### Work task
Omit the pictures and transcribe every other part of the records exactly.

(Transcribed page contents)
==*==

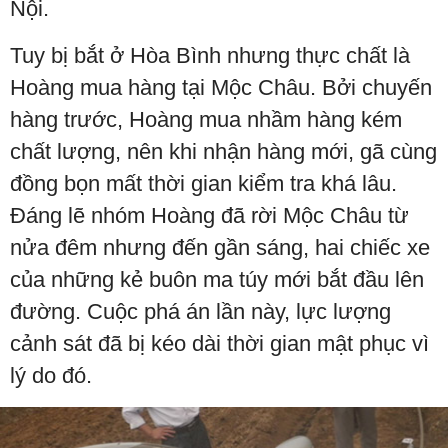
Nội.
Tuy bị bắt ở Hòa Bình nhưng thực chất là
Hoàng mua hàng tại Mộc Châu. Bởi chuyến
hàng trước, Hoàng mua nhầm hàng kém
chất lượng, nên khi nhận hàng mới, gã cùng
đồng bọn mất thời gian kiểm tra khá lâu.
Đáng lẽ nhóm Hoàng đã rời Mộc Châu từ
nửa đêm nhưng đến gần sáng, hai chiếc xe
của những kẻ buôn ma túy mới bắt đầu lên
đường. Cuộc phá án lần này, lực lượng
cảnh sát đã bị kéo dài thời gian mật phục vì
lý do đó.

==*==

### Problem solution
Nội.
Tuy bị bắt ở Hòa Bình nhưng thực chất là
Hoàng mua hàng tại Mộc Châu. Bởi chuyến
hàng trước, Hoàng mua nhầm hàng kém
chất lượng, nên khi nhận hàng mới, gã cùng
đồng bọn mất thời gian kiểm tra khá lâu.
Đáng lẽ nhóm Hoàng đã rời Mộc Châu từ
nửa đêm nhưng đến gần sáng, hai chiếc xe
của những kẻ buôn ma túy mới bắt đầu lên
đường. Cuộc phá án lần này, lực lượng
cảnh sát đã bị kéo dài thời gian mật phục vì
lý do đó.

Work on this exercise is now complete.